WHAT NEEDS TO BE DONE: Return the listing that follows exactly, with no pictures included.

GIVEN INFORMATION:
^^^^^^^^^^^^^^^^

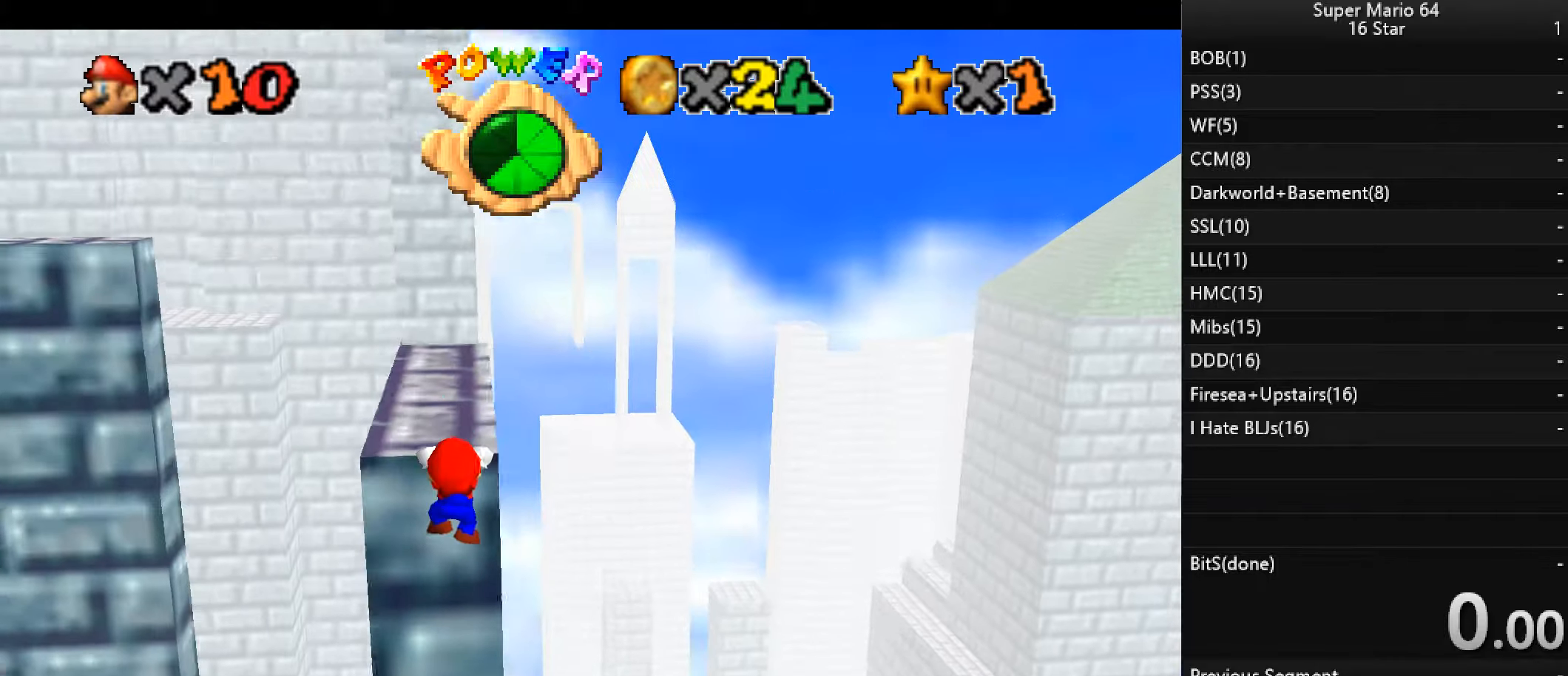
{"keys": [], "events": [[167, "x", "down"], [267, "z", "up"], [334, "x", "up"]]}
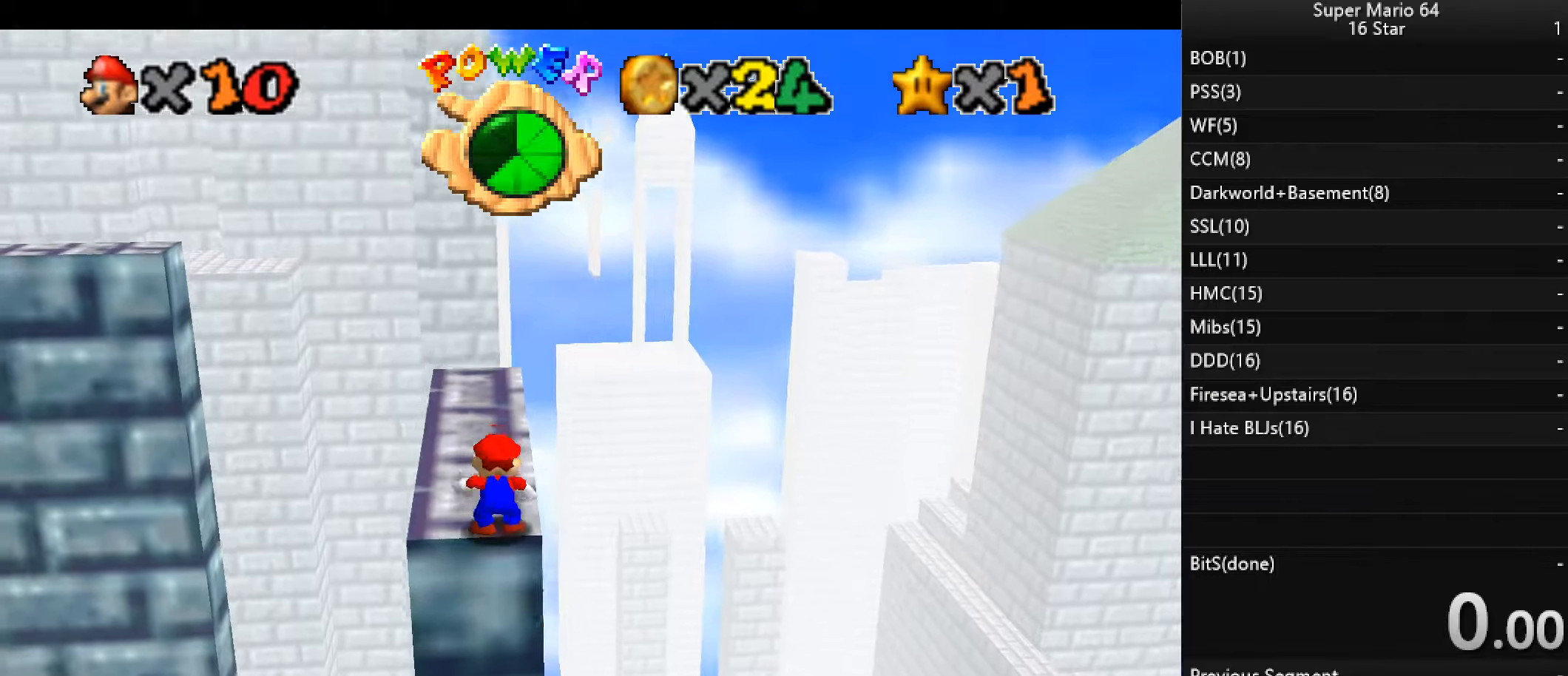
{"keys": ["up"], "events": [[134, "up", "down"]]}
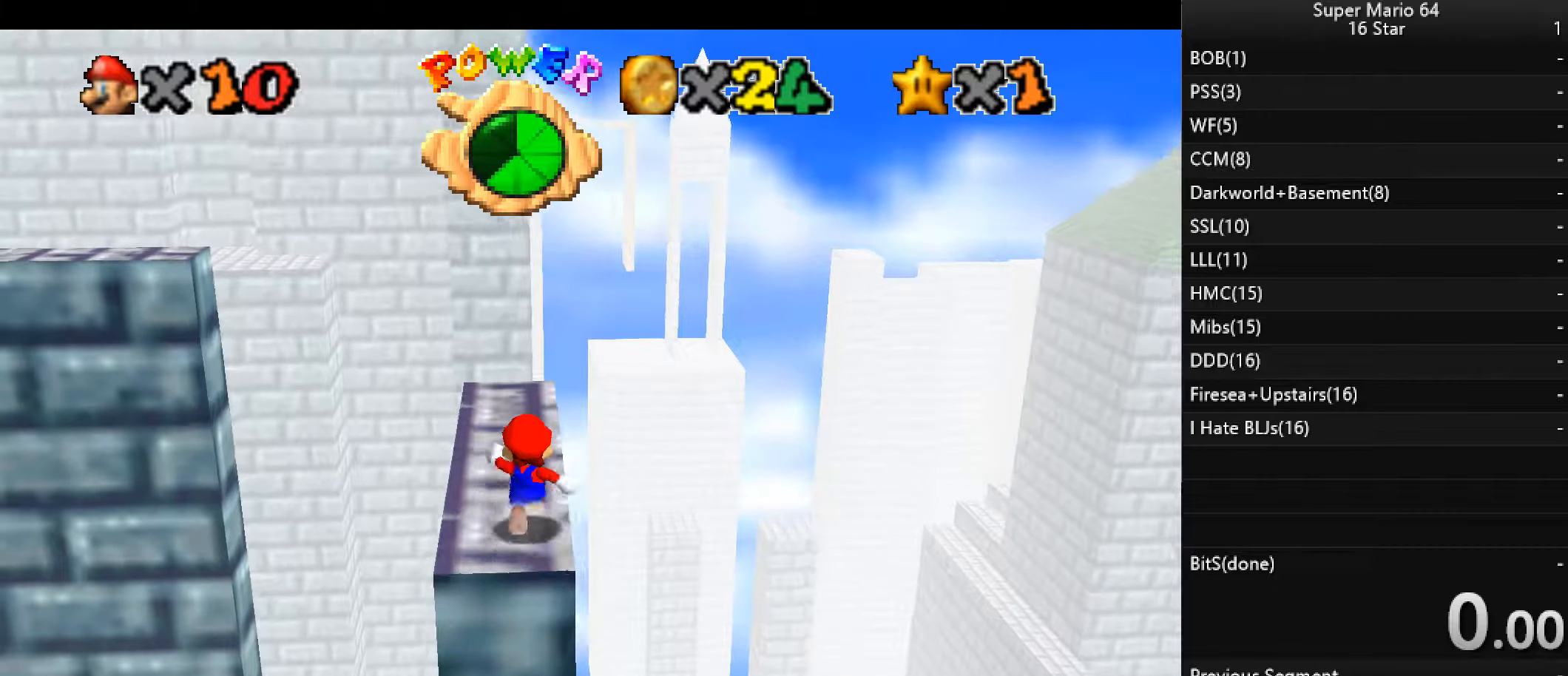
{"keys": ["left", "up"], "events": [[400, "left", "down"]]}
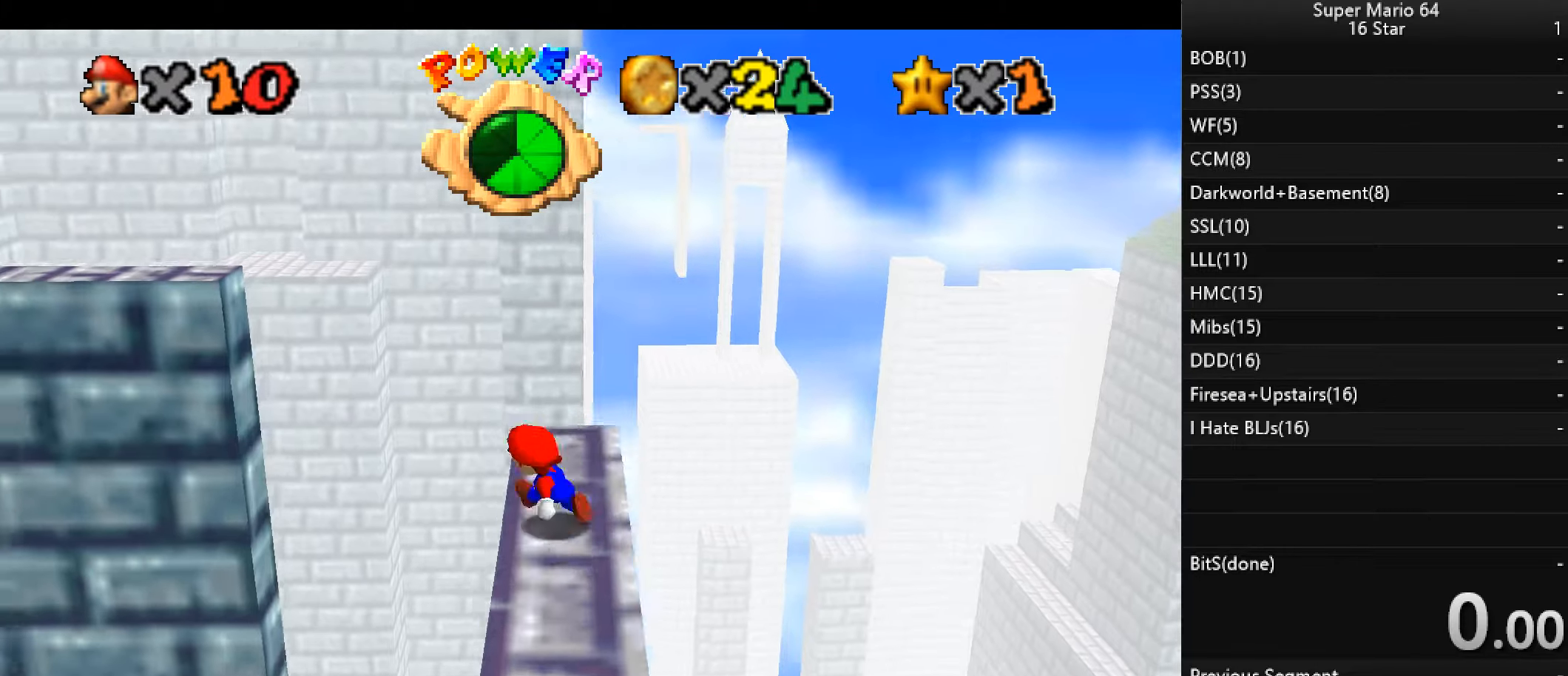
{"keys": ["x", "z"], "events": [[67, "z", "down"], [100, "x", "down"], [134, "up", "up"], [500, "left", "up"]]}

^^^^^^^^^^^^^^^^

SOLUTION FOR THIS TASK:
{"keys": [], "events": [[167, "x", "down"], [267, "z", "up"], [334, "x", "up"]]}
{"keys": ["up"], "events": [[134, "up", "down"]]}
{"keys": ["left", "up"], "events": [[400, "left", "down"]]}
{"keys": ["x", "z"], "events": [[67, "z", "down"], [100, "x", "down"], [134, "up", "up"], [500, "left", "up"]]}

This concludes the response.